The data reinforces a clear theme: cities are prioritizing AI where it can extend capacity.

Internal Capacity Is the Primary Constraint

For cities, the primary barrier is not skepticism about the technology’s relevance. It is internal capacity.

Sixty-three percent of municipal respondents cite limited internal expertise or staffing as the biggest barrier to adopting or scaling AI. Funding limitations (41%) and legacy systems challenges (35%) also shape the pace of progress. These constraints are amplified in lean municipal environments, where small teams are responsible for visible, high-touch services.

As a result, prioritization is deliberate. In the near term, cities are selecting use cases that can be implemented without overextending staff or introducing operational instability.

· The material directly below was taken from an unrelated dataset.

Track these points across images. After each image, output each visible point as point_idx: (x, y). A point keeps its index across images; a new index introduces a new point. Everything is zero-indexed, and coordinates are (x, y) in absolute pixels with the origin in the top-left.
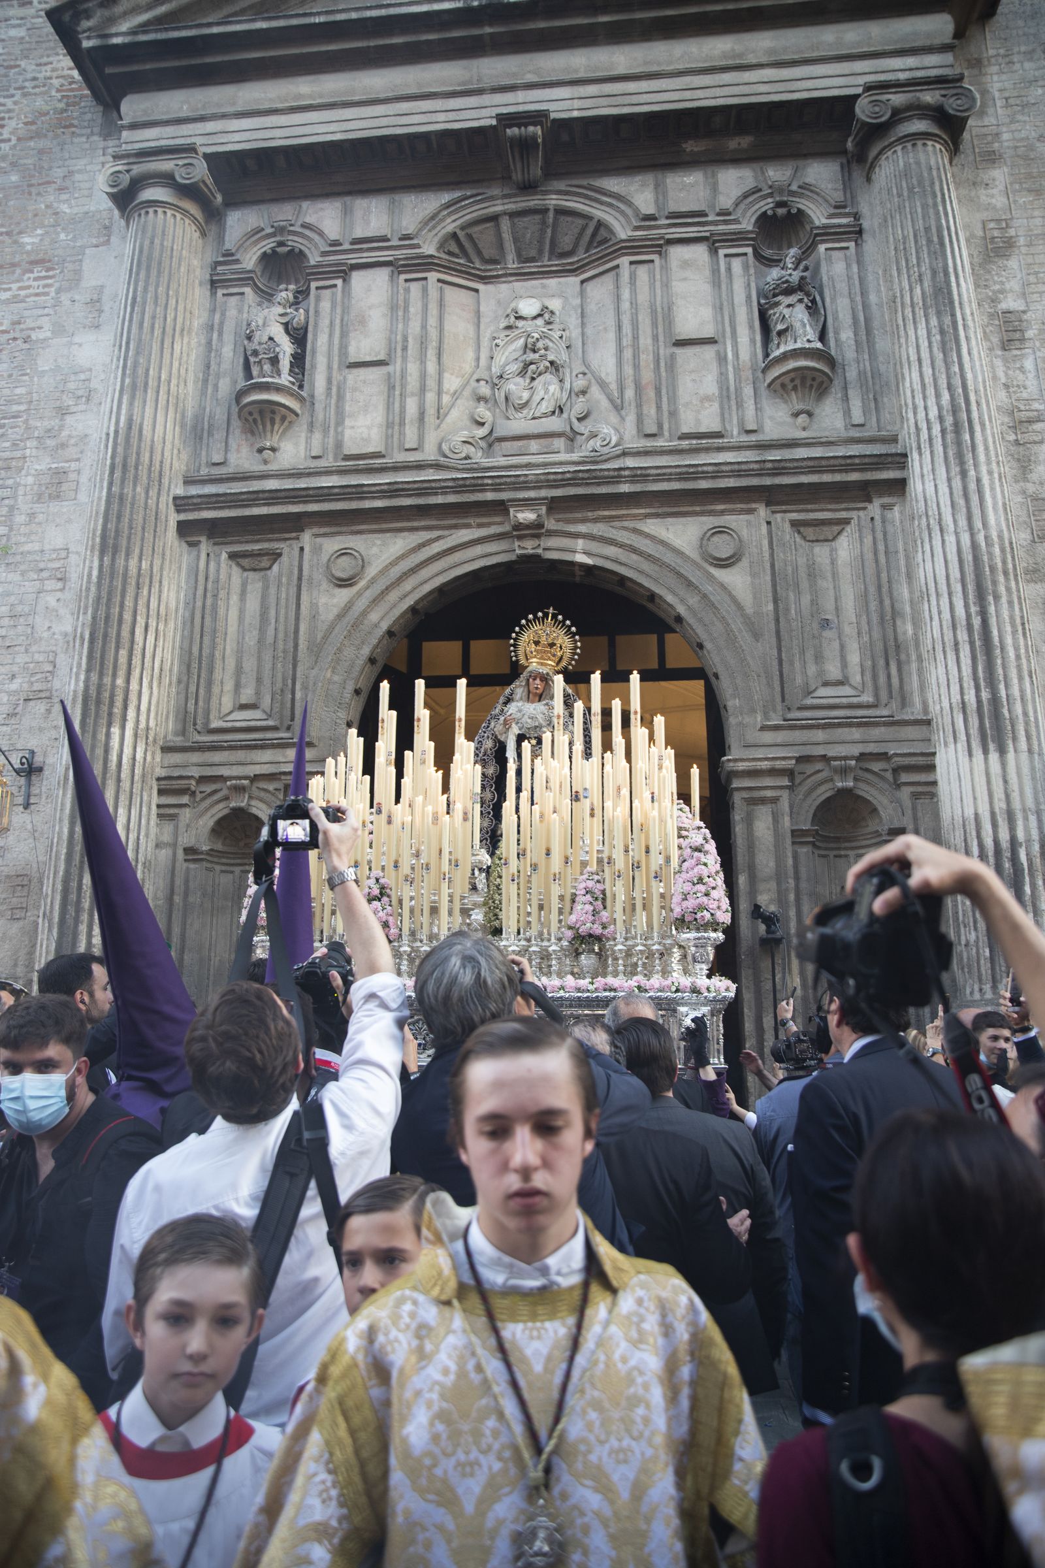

Governance and Ethics Are Developing in Parallel

Alongside staffing constraints, 52% of municipal respondents cite uncertainty around ethical or legal implications as a significant barrier. Rather than delay adoption, many cities are responding by formalizing governance alongside experimentation.

Among city respondents, 33% report having a defined AI policy or governance framework in place, and 30% are actively developing one. Nineteen percent rely on informal practices, while 15% report having no guidance in place today. This indicates that AI experimentation and policy formation are advancing together.

Municipal leaders are not separating innovation from oversight. They are building guardrails as they test practical applications. The pattern reflects responsible risk awareness.

What Sustainable Adoption of AI Means

Taken together, these findings point to a disciplined adoption path. Municipal AI deployment is unfolding as a focused operational strategy — constrained by bandwidth, shaped by governance development, and tied to service outcomes.

For technology providers, the implication is clear. Cities are unlikely to prioritize broad, experimental AI initiatives. They will favor capabilities that are bounded in scope, embedded within existing workflows, and align with defined policy frameworks. Solutions that fit operational realities — and integrate governance guardrails rather than treating them as an afterthought — are more consistent with how municipal leaders are choosing to move forward.

Most city leaders are not debating whether AI belongs in local government. They are determining how to apply it responsibly without overextending the teams residents rely on every day.